Monday, April 21, 2008

How to Get a VC's Attention

Trying to get money for your great idea can feel a lot like trying to penetrate the “popular crowd” in high school. The fawning, the preening, the right clothing labels, wittily delivering the just-so-perfect cutting remark at exactly the right time. It’s exhausting. How do you “become cool,” bridge the social/economic gap and actually get inside the inner circle where the money is? Here is shortlist of tips to get the venture capitalist’s attention via Guy Kawasaki:

1. Get an introduction by a partner-level lawyer: He/she should work at a firm that does a lot of VC financing work. Best-case email/voicemail says: “This is the most interesting company I’ve seen in my 20 years of legal work for startups.” VCs dream about calls like this. Side note: this is why you should pay top dollar and use a well-known corporate finance attorney instead of Uncle Joe the quicky divorce lawyer. You’re paying for connections, not just expertise.

2. If you’re in tech, get an introduction by a professor of engineering: Best-case email/voicemail: “This team is the smartest one I’ve seen in 20 years of teaching computer science. Larry and Sergie would have carried their backpacks for them.”

3. Get an introduction by the founder of a company in the VC’s portfolio: Best-case email/voicemail: “My buddies are starting a new company, and I think it’s really worth a look.” It helps if the person making the call is from a successful company in the VC’s portfolio. Tap into your LinkedIn network to find acquaintances in the VC’s portfolio. (Maybe it’s just me, but it bugs me when a connection of a connection of a connection wants me to connect them to someone who will look at a deal. LinkedIn enables you to just make direct contact, and that’s my advice… IF you can show success *see tip No. 4*. If you can’t show success, the connection of a connection of a connection is useless anyway.

4. Show success: If you can’t get any of the above types of introductions, the most compelling email/voicemail you can make is: “My buddy and I have been working in our garage, taking no pay,a nd we built a site that is doubling in traffic every month.
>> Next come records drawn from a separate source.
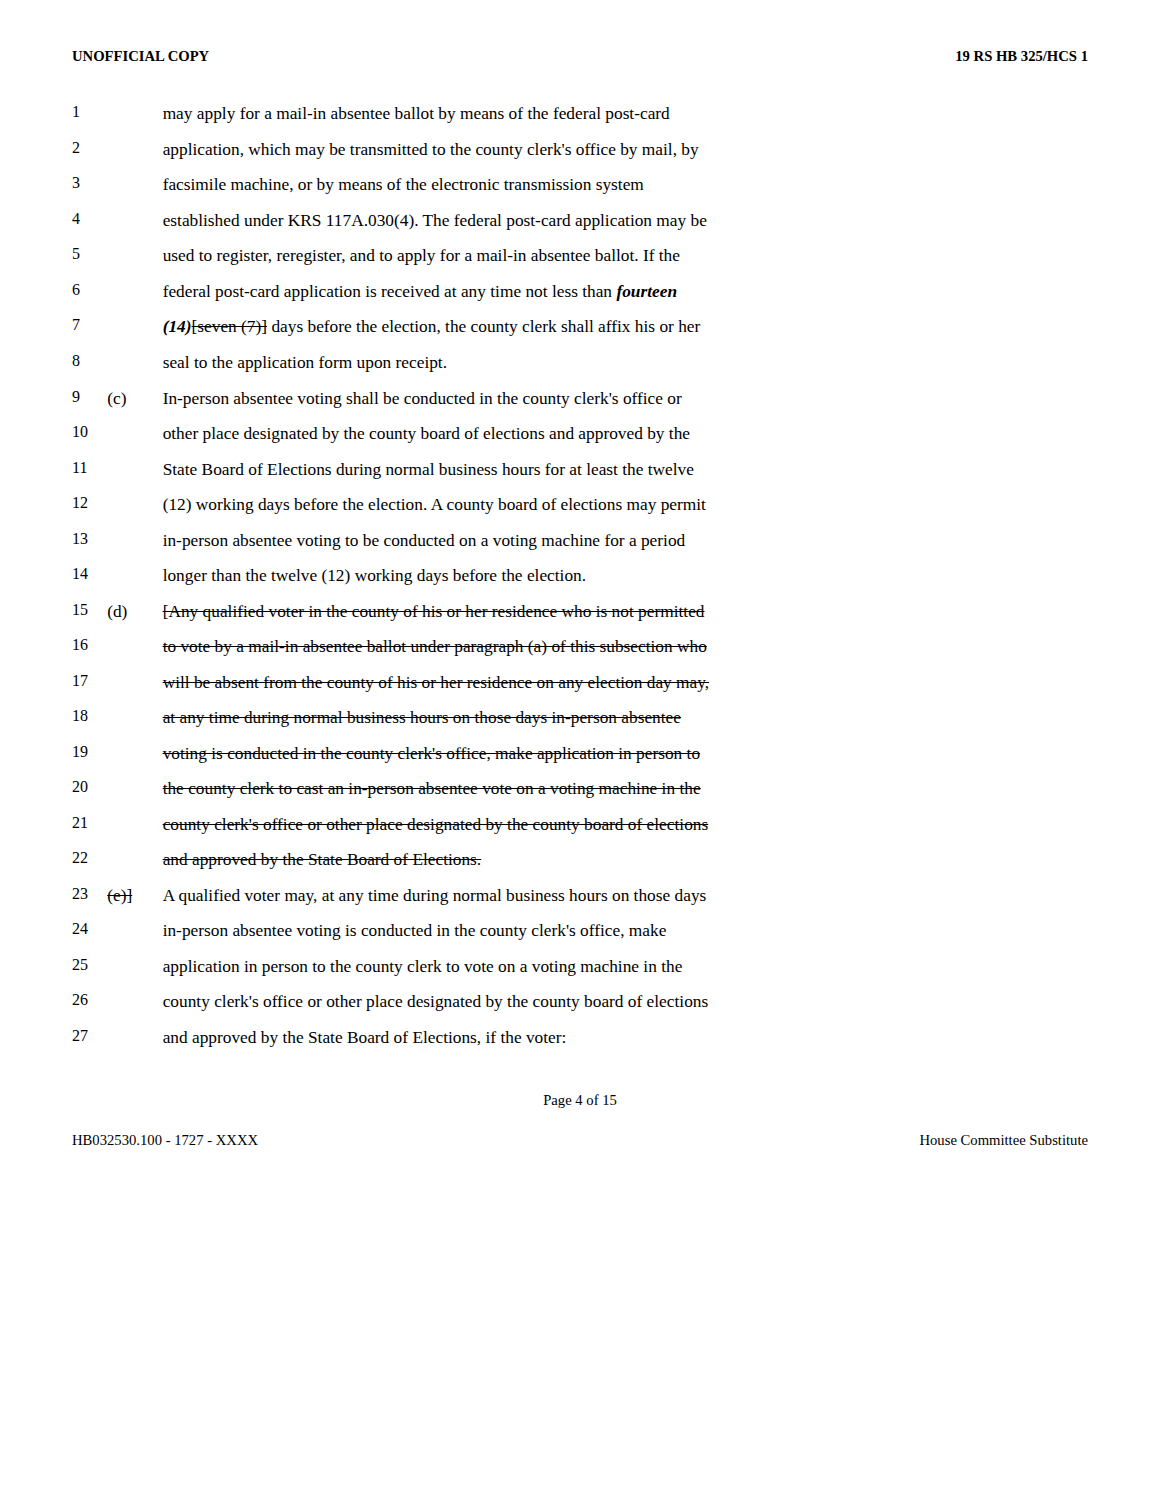UNOFFICIAL COPY 19 RS HB 325/HCS 1
| 1 | | may apply for a mail-in absentee ballot by means of the federal post-card |
| 2 | | application, which may be transmitted to the county clerk's office by mail, by |
| 3 | | facsimile machine, or by means of the electronic transmission system |
| 4 | | established under KRS 117A.030(4). The federal post-card application may be |
| 5 | | used to register, reregister, and to apply for a mail-in absentee ballot. If the |
| 6 | | federal post-card application is received at any time not less than fourteen |
| 7 | | (14) [seven (7)] days before the election, the county clerk shall affix his or her |
| 8 | | seal to the application form upon receipt. |
| 9 | (c) | In-person absentee voting shall be conducted in the county clerk's office or |
| 10 | | other place designated by the county board of elections and approved by the |
| 11 | | State Board of Elections during normal business hours for at least the twelve |
| 12 | | (12) working days before the election. A county board of elections may permit |
| 13 | | in-person absentee voting to be conducted on a voting machine for a period |
| 14 | | longer than the twelve (12) working days before the election. |
| 15 | (d) | [Any qualified voter in the county of his or her residence who is not permitted |
| 16 | | to vote by a mail-in absentee ballot under paragraph (a) of this subsection who |
| 17 | | will be absent from the county of his or her residence on any election day may, |
| 18 | | at any time during normal business hours on those days in-person absentee |
| 19 | | voting is conducted in the county clerk's office, make application in person to |
| 20 | | the county clerk to cast an in-person absentee vote on a voting machine in the |
| 21 | | county clerk's office or other place designated by the county board of elections |
| 22 | | and approved by the State Board of Elections. |
| 23 | (e)] | A qualified voter may, at any time during normal business hours on those days |
| 24 | | in-person absentee voting is conducted in the county clerk's office, make |
| 25 | | application in person to the county clerk to vote on a voting machine in the |
| 26 | | county clerk's office or other place designated by the county board of elections |
| 27 | | and approved by the State Board of Elections, if the voter: |
Page 4 of 15
HB032530.100 - 1727 - XXXX House Committee Substitute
Right now, we’re at 250,000 page view a day after 30 days.” With these two sentences you’ve proved to investors that you can make a little bit of money (none) go far, your architecture looks scalable so far, and—most important—the dogs are already eating the food.

5. Make sure your company is in the right space: No matter how you get to the venture capitalist, make sure he/she is the right one for you. After all, there’s no use pitching to someone who can’t help you. If have the cure for cancer, contacting a firm’s enterprise software guru isn’t much help, so do your homework.

6. Send a short email: The ideal length is three or paragraphs, and make sure it covers these points—
a. What the company does
b. What problem you are solving
c. What’s special about your technology/ marketing/ expertise/ connections
d. Who you are

These methods can help you become a part of the moneyed in-crowd with their exclusive entourage… what happens next is up to you.